So far during the first round of the Stanley Cup playoffs, there has been no shortage of emotional moments, stirring comebacks and terrific individual performances. Still, we are once again left with an uncomfortable sense of bewilderment at just what the NHL powers want the game to look like, what is going to be acceptable conduct on the ice (or the bench), and how you make the appropriate statement to reinforce that. Lots of lows and a few highs.
What are we talking about?
How about this: There is no way to defend Minnesota forward Matt Cooke's knee on Tyson Barrie in Game 3 that likely finished the Colorado Avalanche defenseman's season and earned Cooke a seven-game suspension. None. But to instantly assume that a guy who hasn't run afoul of NHL law in terms of supplemental discipline since late in the 2011 season is merely revealing his "true" colors is just a tad too convenient for my liking. All the evidence suggests Cooke worked at changing the way he played, changing angles of approach and learning when to back off rather than ram forward. Was this a dangerous play? Yes. Was it worse than Bryan Bickell's knee on Vladimir Sobotka in Game 2 of the Chicago-St. Louis series? The outcome was different and assailant was different, but they are basically the same type of play with the same potential outcome. Barrie is gone long term, while Sobotka was able to get up and return to action. Bickell was assessed a minor penalty, as was Cooke. Now Cooke is gone seven games because in this league, you can never really escape the past. Should you be able to? That's a fair question. Shouldn't this be like the penal system where rehabilitation is as much a part of the equation as punishment? Part of the legacy of former head of player safety Brendan Shanahan was reaching out to players who might have been close to the line to talk about modifying their games or warning them of future consequences. In the end, Cooke deserved to be punished, and many wanted to see an even greater penalty. Still doesn't excuse Bickell's reckless play, which should have cost him at least some time away from the series.
And then there's this: Boston's Milan Lucic spears Detroit's Danny DeKeyser in the groin area.

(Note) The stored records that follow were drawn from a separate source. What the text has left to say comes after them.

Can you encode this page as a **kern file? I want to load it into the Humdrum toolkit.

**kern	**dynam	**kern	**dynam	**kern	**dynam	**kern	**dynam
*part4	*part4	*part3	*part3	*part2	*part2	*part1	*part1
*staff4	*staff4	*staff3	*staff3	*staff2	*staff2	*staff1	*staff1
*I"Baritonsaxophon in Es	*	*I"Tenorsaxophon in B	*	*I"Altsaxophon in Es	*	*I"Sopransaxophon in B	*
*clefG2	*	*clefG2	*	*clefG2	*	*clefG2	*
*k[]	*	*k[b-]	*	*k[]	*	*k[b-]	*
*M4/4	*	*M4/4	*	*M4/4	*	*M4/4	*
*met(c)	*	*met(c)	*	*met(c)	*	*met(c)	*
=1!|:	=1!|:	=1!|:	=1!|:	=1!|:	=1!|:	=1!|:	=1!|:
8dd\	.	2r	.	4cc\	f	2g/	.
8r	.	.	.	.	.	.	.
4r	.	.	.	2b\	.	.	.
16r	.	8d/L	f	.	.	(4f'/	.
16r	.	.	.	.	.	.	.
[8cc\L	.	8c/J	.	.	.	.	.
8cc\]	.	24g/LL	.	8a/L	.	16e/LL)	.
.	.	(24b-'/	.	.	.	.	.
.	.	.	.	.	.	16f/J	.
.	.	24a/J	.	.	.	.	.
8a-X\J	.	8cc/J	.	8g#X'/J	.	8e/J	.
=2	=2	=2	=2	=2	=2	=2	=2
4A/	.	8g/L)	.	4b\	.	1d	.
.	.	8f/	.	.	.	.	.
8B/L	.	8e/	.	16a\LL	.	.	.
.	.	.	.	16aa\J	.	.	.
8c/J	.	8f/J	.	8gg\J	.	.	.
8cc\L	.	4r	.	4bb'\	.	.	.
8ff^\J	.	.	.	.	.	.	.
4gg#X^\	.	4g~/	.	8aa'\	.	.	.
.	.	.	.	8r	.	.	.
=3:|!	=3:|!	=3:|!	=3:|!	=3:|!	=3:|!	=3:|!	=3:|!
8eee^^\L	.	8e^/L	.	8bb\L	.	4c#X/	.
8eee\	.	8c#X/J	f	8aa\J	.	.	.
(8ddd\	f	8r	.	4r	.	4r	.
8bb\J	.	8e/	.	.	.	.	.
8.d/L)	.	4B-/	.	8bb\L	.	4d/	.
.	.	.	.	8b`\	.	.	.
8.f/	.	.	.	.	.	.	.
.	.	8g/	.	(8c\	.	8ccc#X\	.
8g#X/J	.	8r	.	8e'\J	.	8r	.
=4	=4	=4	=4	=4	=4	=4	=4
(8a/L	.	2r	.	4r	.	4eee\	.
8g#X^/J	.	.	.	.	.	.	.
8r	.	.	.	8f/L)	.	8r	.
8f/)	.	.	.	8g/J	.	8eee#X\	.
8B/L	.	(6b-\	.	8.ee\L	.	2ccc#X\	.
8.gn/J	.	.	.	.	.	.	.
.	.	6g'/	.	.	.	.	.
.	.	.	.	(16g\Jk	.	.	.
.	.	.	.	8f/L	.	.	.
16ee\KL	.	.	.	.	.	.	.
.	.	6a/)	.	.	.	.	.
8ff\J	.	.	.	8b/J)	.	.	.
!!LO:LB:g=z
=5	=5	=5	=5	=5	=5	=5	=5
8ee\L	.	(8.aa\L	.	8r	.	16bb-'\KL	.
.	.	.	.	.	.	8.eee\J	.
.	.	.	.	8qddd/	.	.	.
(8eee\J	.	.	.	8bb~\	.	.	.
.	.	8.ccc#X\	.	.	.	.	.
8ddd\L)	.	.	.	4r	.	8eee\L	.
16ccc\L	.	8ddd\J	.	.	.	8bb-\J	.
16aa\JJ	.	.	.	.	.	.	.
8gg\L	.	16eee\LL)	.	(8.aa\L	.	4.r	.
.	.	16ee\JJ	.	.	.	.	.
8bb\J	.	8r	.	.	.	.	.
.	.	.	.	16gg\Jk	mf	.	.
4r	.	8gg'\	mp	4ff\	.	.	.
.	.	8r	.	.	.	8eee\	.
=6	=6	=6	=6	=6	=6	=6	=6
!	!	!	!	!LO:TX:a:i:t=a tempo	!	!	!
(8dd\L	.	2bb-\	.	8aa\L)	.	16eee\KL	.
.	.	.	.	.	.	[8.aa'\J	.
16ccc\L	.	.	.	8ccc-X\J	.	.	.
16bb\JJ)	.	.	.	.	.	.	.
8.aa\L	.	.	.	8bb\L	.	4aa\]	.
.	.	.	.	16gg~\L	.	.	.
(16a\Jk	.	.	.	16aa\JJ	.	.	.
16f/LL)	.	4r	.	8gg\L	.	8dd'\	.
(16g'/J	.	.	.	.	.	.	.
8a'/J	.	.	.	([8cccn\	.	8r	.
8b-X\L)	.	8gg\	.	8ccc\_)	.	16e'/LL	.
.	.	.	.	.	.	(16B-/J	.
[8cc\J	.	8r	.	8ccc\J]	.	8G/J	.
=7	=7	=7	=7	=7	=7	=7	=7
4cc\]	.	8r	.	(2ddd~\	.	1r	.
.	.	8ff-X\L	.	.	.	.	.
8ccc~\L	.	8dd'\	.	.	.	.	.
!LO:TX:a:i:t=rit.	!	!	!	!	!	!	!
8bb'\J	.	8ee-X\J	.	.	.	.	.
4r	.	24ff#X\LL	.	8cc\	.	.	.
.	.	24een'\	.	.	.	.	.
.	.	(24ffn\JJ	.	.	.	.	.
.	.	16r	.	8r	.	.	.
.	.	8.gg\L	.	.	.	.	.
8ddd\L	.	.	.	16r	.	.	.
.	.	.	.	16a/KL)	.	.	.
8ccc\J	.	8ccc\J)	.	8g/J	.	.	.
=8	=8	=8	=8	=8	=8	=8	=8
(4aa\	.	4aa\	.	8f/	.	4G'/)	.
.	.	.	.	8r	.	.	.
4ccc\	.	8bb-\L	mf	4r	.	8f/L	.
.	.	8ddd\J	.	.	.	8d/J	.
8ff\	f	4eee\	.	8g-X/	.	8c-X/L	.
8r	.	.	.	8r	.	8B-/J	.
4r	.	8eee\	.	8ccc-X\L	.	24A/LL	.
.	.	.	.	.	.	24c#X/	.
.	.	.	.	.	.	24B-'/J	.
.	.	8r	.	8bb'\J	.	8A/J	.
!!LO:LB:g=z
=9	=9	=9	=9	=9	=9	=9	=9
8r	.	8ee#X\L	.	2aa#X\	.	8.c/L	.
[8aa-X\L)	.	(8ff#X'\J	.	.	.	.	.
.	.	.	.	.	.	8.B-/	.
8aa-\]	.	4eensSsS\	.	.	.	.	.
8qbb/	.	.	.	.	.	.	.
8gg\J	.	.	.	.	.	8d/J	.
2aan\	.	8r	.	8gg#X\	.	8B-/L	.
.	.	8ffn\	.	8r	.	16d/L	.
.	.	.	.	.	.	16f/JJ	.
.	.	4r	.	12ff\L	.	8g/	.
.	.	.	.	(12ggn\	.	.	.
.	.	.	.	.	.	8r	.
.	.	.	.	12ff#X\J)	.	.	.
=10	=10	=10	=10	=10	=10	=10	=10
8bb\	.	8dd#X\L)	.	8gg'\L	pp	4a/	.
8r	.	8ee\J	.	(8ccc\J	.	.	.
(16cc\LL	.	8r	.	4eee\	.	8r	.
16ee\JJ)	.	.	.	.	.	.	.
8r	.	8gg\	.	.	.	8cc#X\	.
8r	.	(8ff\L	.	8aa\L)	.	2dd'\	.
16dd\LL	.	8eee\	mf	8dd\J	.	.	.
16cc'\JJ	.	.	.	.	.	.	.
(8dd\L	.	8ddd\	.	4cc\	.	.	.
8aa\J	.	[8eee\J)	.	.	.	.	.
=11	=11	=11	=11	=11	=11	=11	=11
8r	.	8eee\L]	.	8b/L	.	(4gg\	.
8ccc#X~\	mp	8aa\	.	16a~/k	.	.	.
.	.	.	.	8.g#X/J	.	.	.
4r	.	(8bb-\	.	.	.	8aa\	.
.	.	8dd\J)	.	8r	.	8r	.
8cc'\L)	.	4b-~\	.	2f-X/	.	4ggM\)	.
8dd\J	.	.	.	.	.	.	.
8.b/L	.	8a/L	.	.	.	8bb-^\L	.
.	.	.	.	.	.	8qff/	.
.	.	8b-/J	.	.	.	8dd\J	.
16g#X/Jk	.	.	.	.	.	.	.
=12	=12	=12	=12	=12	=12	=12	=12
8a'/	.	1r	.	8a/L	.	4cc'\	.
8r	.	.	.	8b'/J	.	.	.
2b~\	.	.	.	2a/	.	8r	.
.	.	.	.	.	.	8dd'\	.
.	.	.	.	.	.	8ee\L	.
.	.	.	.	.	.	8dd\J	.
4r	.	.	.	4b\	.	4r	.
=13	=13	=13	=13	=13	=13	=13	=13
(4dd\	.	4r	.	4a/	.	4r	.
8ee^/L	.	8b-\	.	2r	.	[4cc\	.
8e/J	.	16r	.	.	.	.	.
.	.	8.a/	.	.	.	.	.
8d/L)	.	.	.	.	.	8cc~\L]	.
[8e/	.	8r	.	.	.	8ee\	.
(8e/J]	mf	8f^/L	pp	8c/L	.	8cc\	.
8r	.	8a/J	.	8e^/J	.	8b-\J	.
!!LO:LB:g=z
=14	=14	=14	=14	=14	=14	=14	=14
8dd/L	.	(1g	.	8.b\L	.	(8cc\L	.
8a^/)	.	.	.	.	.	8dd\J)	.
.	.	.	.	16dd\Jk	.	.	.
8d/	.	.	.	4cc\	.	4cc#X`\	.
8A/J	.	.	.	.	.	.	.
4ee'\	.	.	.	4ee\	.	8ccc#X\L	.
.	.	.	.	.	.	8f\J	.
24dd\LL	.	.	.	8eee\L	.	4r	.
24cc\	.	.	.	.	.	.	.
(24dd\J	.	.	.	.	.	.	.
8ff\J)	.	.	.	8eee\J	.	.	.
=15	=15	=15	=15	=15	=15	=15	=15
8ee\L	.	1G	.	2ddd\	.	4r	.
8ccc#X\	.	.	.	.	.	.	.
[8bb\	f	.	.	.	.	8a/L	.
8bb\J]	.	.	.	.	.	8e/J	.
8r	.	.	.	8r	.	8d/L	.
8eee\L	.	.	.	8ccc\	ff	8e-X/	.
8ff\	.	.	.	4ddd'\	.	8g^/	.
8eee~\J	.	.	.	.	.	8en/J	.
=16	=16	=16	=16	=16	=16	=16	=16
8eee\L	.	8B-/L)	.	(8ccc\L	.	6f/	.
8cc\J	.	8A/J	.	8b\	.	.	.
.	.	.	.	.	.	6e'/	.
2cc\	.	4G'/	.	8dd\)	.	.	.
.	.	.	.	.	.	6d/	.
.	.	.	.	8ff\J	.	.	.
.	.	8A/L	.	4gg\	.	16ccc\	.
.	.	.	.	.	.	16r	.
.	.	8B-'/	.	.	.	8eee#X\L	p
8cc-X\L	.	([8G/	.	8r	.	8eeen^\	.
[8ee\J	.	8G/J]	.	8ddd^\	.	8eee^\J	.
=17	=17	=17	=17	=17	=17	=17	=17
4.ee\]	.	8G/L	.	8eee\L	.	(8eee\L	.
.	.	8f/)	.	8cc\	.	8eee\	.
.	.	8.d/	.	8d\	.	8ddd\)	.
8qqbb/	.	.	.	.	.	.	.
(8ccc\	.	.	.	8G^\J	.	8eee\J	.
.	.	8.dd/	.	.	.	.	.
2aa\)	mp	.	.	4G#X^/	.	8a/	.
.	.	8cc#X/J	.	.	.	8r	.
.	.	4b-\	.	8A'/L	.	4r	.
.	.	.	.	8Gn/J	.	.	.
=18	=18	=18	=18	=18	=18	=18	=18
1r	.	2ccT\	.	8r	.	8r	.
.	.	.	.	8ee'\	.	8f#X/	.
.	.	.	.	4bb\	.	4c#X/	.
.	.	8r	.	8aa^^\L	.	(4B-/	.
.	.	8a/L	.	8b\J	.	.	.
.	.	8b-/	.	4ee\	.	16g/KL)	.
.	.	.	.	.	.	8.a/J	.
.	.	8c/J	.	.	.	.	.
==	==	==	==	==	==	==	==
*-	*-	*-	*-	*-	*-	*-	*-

Painful? Check. Reckless and dangerous? Check. The Bruins winger wasn't penalized during the game and gets a $5,000 fine, half the maximum allowed by the current collective bargaining agreement. Really? Why not a one-game suspension? And why, for goodness sake, not the full $10,000, as paltry as that is for a stick in the nether regions? Chicago Blackhawks coach Joel Quenneville, who had the misfortune of briefly grabbing his own groin area after officials failed to call a penalty in overtime of Game 1 of the Hawks' series with St. Louis, had to pay $25,000 because the league can do whatever it likes to coaches, general managers and other team officials. Logic check to Aisle 1.